- **Directions**:
Recast the lines from the first one through the line containing "Answer: facing the" as a Markdown table with the columns No. and Text, numbering each row and leaving out blank lines.

- **Supplied entries**:
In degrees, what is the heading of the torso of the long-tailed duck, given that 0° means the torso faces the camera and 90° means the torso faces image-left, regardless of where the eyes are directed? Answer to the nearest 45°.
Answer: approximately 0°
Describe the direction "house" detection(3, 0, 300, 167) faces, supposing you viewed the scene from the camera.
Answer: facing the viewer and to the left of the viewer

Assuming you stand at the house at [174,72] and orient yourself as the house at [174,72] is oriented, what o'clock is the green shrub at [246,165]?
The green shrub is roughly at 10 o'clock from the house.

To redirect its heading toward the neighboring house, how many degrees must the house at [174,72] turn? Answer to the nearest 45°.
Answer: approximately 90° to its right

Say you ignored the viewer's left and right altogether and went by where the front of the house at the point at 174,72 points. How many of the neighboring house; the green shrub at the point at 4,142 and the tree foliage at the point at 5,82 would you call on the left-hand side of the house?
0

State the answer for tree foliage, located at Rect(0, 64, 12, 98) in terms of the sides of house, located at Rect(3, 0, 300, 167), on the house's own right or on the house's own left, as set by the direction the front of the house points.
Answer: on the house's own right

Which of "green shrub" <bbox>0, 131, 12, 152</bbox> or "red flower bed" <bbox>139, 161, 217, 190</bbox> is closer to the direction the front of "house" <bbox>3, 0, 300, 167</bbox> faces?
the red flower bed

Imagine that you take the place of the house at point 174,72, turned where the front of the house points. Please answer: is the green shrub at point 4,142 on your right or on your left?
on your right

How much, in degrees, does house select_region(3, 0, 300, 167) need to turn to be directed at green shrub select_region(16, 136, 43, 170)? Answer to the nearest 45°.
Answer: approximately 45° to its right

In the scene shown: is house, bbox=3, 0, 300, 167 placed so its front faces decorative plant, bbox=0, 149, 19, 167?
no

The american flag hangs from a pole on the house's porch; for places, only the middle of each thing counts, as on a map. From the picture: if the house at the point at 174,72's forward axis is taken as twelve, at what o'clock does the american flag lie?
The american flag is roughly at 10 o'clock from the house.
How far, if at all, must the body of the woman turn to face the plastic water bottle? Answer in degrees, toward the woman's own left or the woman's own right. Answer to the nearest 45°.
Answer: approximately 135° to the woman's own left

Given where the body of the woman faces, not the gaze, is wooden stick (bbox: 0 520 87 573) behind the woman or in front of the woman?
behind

- **Exercise answer**:
| No. | Text |
|---|---|
| 1 | In degrees, what is the heading of the torso of the long-tailed duck, given that 0° means the torso faces the camera and 90° means the torso faces image-left, regardless of where the eyes are directed? Answer to the nearest 45°. |
| 2 | Answer: approximately 0° |
| 3 | Describe the direction "house" detection(3, 0, 300, 167) faces, supposing you viewed the scene from the camera. |
| 4 | Answer: facing the viewer and to the left of the viewer |